Short Cuts - Cenas da Vida (1993)

Escrita por Filipe Manuel Neto em 31 agosto 2022

Um elenco enorme e cheio de nomes conhecidos, onde cada um faz o seu trabalho muito bem… mas sem compromisso, sem emoção e sob um roteiro tão intrincado que deixa qualquer um perdido.

Normalmente, eu sou muito crítico para com filmes com maus roteiros, ou roteiros fracos. É um problema recorrente no cinema. Este filme, todavia, comete o erro oposto: o roteiro é excessivo, tem tantas personagens e tantos sub-enredos interligados que é quase preciso fazer diagramas e esquemas num quadro para conseguir acompanhar o que se passa. Eu cheguei quase a meio do filme e já não sabia bem quem era quem.
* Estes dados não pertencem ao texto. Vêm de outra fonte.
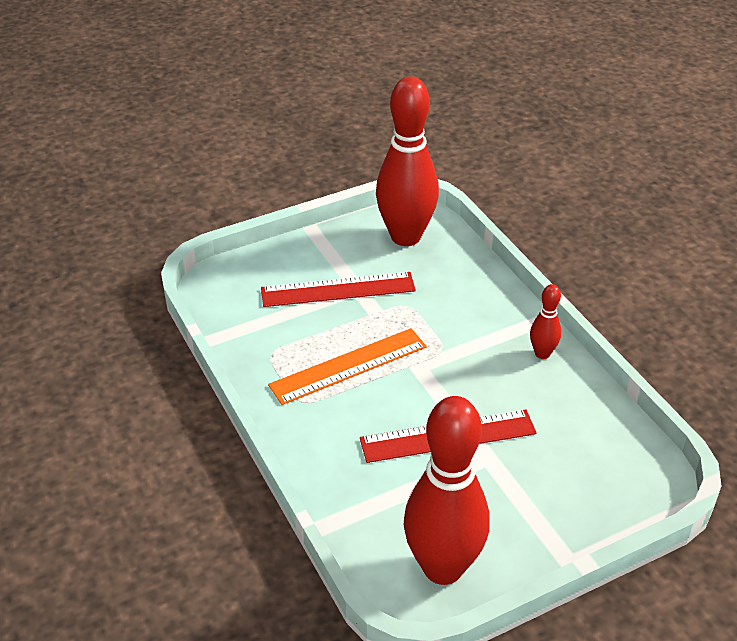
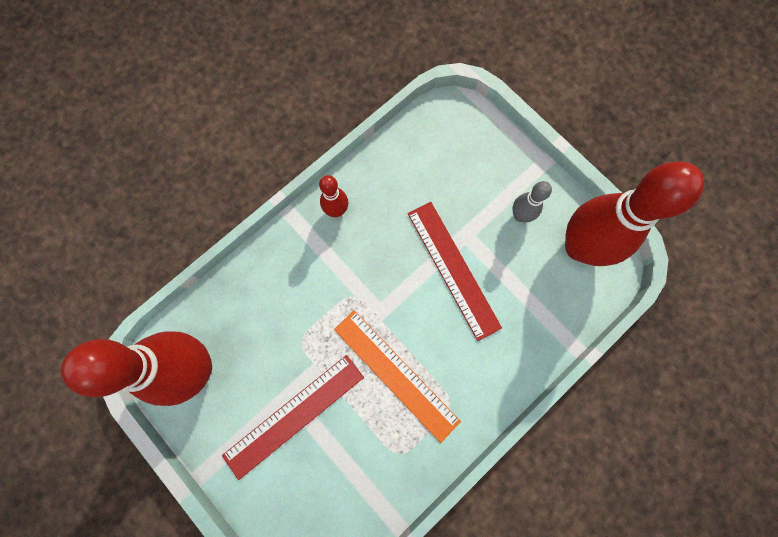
camera: 105 degrees left, 35 degrees up
(338, 289) = (294, 415): red ruler -> red ruler turned 75 degrees clockwise
(500, 516) = (520, 215): none -> grey bowling pin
O filme começa com uma frota de helicópteros a espalhar qualquer coisa sobre os céus de Los Angeles. Eu, que era muito novo quando o filme foi feito, tive de ir pesquisar para perceber que estavam eles a fazer: a pulverizar um insecticida para combater moscas, coisa que eu nunca vira no meio de uma cidade. Depois, o filme começa a apresentar-nos uma multidão de personagens e as suas histórias quotidianas: temos vários casais da classe média, cada um com os problemas da sua vida, temos um motorista de limusinas casado com uma empregada de uma cafetaria, o piloto de um dos helicópteros, uma operadora de uma linha erótica com marido e filhos… e vamos acompanhando os problemas diários destes casais e famílias. O filme tenta dar-nos um retracto de pessoas comuns e das suas vidas, mas fá-lo de forma excessivamente desapaixonada e descomprometida, não nos conseguindo transmitir as emoções das personagens, com que não temos qualquer ligação particular. O único sub-enredo que procura enveredar pelo meio mais emocional (o da criança) acaba por ser tão melodramático e excessivo que perde credibilidade.
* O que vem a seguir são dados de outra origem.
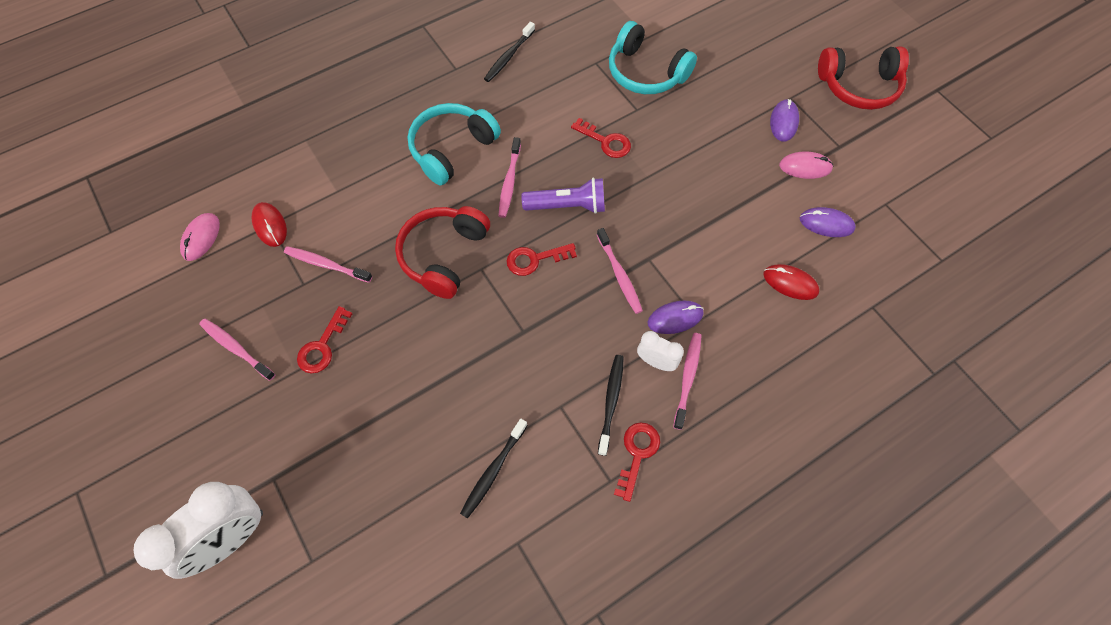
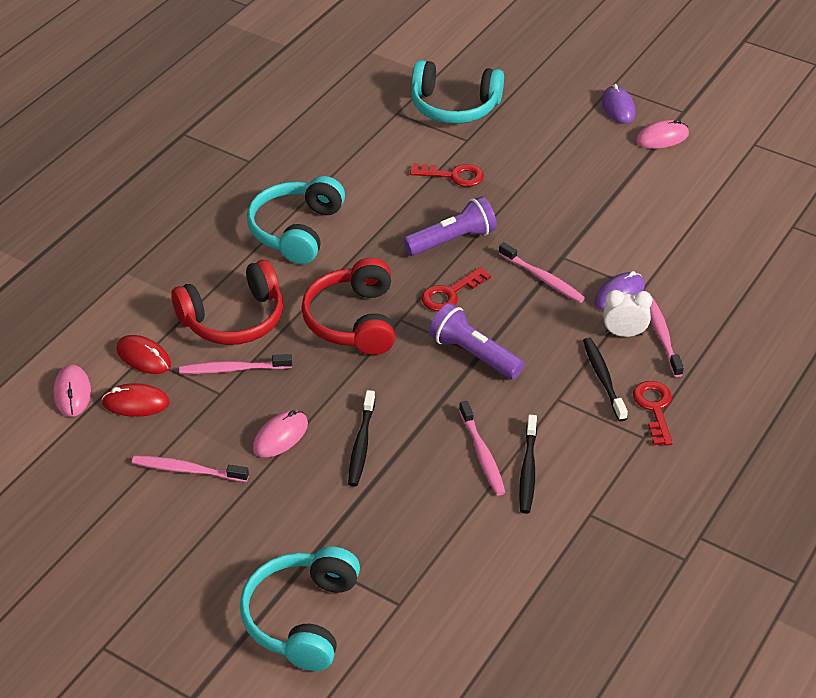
camera: 25 degrees left, 20 degrees down
(231, 538) = (302, 618): white clock -> turquoise headphones
(322, 346) = (280, 436): red key -> pink mouse
(508, 57) = (300, 134): black toothbrush -> black toothbrush (361, 444)
(509, 182) = (378, 239): pink toothbrush -> pink toothbrush (482, 454)
(518, 329) = (473, 354): none -> purple flashlight
(790, 283) = (707, 232): red mouse -> red mouse (136, 403)
(826, 224) = (710, 176): purple mouse -> none
(858, 86) = (670, 58): red headphones -> red headphones (234, 319)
Tecnicamente, este filme é discreto e não aposta muito em nada vistoso. A cinematografia é o padrão usado naquela época, os efeitos especiais e visuais funcionam razoavelmente, mas não nos surpreendem, os cenários e figurinos são regulares. O trabalho de edição foi bem feito, mas o filme, com as suas três horas de duração, torna-se um pouco cansativo, principalmente pela nossa incapacidade de nos ligarmos verdadeiramente às personagens e àquilo que vamos vendo no filme.

O que salva este filme, de forma decisiva, é o enormíssimo elenco de grandes actores, e o modo como cada um, de modo muito individual, faz um excelente trabalho de interpretação. O filme, de facto, parece uma montra do que Hollywood tinha de melhor no início dos anos 90. Bruce Davison, Fred Ward, Lily Tomlin, Tom Waits, Anne Archer, Andie MacDowell, Chris Penn, Robert Downey Jr., Lily Taylor, Madeleine Stowe, Tim Robbins, Jennifer Jason Leigh, Julianne Moore, Peter Gallagher, Matthew Modine, Frances McDormand… diga um nome e está lá! Cada um no seu papel, cada um tentando fazer o melhor, mas cada um por si. O filme funciona muito bem como exercício dramático e permite a cada actor exibir o melhor que sabe fazer. Mesmo assim, falta emoção, falta compromisso, falta intensidade.